WHAT IS BEING ASKED: Please copy everything in the records, from the line containing "common name: Climbing nightshade" down to the line containing "scientific name: Dryopteris filix-mas", with both of those lines included.

Part of a data file:
○ ○ ○ ○ ○
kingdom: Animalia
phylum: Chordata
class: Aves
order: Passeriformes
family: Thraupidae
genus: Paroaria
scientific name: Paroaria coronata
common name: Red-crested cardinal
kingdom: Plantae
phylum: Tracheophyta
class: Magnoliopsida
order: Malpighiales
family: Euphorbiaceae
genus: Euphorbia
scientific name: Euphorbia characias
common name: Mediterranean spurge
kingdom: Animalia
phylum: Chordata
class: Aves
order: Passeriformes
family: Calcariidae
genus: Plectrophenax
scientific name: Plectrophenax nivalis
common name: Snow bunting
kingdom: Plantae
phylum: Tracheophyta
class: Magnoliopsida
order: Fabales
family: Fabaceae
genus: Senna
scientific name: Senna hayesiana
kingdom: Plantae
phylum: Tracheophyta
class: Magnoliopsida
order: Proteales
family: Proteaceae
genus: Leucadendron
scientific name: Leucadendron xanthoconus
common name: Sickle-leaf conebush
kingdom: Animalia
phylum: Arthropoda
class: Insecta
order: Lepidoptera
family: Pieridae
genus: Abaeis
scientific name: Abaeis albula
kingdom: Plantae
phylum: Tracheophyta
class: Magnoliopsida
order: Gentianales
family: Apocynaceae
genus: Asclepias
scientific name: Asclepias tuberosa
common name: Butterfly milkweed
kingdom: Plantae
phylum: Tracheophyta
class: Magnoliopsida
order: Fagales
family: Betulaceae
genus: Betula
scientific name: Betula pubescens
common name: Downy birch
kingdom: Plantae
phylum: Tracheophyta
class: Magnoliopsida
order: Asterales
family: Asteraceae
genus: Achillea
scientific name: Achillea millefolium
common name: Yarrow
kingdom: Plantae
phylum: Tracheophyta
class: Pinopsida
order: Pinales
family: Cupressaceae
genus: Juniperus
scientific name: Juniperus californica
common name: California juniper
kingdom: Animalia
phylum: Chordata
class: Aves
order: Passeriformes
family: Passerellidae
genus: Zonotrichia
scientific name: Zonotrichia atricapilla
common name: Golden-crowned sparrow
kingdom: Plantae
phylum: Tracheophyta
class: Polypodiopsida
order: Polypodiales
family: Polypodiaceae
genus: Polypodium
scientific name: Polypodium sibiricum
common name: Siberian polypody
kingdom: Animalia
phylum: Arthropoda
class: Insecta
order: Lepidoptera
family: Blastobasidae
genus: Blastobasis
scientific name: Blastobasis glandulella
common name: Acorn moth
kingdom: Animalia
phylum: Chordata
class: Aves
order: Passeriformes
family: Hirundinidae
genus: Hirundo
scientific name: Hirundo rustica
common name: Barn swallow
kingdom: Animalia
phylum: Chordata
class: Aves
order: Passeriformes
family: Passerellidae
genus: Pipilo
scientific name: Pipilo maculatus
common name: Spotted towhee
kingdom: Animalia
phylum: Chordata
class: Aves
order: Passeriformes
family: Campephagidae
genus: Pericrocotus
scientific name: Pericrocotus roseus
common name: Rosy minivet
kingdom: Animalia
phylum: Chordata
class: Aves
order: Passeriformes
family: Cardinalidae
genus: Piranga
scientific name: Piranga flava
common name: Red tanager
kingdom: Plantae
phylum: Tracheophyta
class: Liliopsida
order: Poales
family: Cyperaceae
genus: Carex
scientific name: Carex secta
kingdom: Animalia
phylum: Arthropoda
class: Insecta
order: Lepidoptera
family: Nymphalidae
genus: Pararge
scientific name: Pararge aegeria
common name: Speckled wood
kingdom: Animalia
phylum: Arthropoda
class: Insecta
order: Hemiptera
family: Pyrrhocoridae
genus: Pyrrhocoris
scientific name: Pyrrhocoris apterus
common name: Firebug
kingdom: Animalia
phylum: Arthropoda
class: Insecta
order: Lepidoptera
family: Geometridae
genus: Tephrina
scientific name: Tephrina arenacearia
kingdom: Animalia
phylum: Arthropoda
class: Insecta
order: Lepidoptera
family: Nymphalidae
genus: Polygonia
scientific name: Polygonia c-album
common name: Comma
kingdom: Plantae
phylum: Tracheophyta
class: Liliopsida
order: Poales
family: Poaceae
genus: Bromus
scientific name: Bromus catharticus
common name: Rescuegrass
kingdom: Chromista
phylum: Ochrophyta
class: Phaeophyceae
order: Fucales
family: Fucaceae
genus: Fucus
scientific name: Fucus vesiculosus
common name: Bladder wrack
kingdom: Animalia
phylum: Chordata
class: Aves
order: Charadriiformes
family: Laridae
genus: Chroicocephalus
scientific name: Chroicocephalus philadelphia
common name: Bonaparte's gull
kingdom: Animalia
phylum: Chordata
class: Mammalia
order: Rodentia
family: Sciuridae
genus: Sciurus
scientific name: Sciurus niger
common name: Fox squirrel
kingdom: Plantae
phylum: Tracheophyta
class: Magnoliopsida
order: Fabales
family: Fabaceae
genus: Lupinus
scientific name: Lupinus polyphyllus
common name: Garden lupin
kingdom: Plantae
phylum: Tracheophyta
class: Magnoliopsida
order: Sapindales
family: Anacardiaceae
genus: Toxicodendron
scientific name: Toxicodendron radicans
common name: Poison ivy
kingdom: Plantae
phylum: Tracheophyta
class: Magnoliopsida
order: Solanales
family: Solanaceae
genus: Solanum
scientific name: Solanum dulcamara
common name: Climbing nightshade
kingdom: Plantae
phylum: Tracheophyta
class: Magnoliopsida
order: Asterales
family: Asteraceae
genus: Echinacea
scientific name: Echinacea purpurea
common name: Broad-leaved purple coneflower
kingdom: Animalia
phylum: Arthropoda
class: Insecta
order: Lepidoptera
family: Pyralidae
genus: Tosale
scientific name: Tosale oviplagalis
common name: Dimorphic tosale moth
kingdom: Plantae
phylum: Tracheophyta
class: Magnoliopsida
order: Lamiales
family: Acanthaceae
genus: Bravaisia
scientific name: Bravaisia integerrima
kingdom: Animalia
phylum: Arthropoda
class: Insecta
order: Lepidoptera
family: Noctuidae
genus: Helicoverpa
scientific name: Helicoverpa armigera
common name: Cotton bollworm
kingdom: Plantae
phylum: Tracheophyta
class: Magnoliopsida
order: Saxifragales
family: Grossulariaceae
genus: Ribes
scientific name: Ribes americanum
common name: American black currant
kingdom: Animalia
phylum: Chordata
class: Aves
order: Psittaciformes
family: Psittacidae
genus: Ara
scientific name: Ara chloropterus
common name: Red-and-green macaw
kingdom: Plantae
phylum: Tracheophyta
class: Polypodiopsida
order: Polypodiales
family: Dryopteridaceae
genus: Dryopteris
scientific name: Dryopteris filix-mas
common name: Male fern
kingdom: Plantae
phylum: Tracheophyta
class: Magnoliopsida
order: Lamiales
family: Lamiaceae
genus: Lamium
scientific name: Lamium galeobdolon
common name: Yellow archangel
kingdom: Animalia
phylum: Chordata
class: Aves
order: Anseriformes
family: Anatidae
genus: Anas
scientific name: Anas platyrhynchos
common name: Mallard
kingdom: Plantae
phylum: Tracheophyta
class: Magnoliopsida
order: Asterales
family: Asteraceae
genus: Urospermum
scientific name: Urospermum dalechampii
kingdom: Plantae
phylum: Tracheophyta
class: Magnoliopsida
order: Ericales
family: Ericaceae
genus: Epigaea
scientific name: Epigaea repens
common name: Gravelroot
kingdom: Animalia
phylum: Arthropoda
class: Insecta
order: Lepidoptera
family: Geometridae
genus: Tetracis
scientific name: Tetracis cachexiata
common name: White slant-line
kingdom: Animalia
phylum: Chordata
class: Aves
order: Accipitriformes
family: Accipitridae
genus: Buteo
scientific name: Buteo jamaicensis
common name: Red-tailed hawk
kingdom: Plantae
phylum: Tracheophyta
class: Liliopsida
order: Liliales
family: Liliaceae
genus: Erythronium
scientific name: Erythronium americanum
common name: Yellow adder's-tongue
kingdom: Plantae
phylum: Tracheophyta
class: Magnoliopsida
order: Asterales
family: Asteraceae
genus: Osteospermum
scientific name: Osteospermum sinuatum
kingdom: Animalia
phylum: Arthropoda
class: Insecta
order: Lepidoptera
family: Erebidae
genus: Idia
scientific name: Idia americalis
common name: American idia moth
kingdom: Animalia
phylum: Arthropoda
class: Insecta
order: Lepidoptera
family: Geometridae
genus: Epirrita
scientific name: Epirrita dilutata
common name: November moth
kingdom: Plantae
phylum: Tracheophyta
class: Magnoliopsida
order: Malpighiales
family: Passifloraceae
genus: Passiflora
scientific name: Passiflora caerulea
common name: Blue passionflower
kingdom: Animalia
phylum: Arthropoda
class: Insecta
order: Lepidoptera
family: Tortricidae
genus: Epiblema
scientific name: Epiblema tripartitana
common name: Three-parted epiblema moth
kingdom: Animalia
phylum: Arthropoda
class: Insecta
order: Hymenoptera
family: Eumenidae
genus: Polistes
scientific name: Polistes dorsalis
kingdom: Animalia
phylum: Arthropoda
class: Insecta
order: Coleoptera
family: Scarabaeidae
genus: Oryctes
○ ○ ○ ○ ○
SOLUTION TO THE EXERCISE:
common name: Climbing nightshade
kingdom: Plantae
phylum: Tracheophyta
class: Magnoliopsida
order: Asterales
family: Asteraceae
genus: Echinacea
scientific name: Echinacea purpurea
common name: Broad-leaved purple coneflower
kingdom: Animalia
phylum: Arthropoda
class: Insecta
order: Lepidoptera
family: Pyralidae
genus: Tosale
scientific name: Tosale oviplagalis
common name: Dimorphic tosale moth
kingdom: Plantae
phylum: Tracheophyta
class: Magnoliopsida
order: Lamiales
family: Acanthaceae
genus: Bravaisia
scientific name: Bravaisia integerrima
kingdom: Animalia
phylum: Arthropoda
class: Insecta
order: Lepidoptera
family: Noctuidae
genus: Helicoverpa
scientific name: Helicoverpa armigera
common name: Cotton bollworm
kingdom: Plantae
phylum: Tracheophyta
class: Magnoliopsida
order: Saxifragales
family: Grossulariaceae
genus: Ribes
scientific name: Ribes americanum
common name: American black currant
kingdom: Animalia
phylum: Chordata
class: Aves
order: Psittaciformes
family: Psittacidae
genus: Ara
scientific name: Ara chloropterus
common name: Red-and-green macaw
kingdom: Plantae
phylum: Tracheophyta
class: Polypodiopsida
order: Polypodiales
family: Dryopteridaceae
genus: Dryopteris
scientific name: Dryopteris filix-mas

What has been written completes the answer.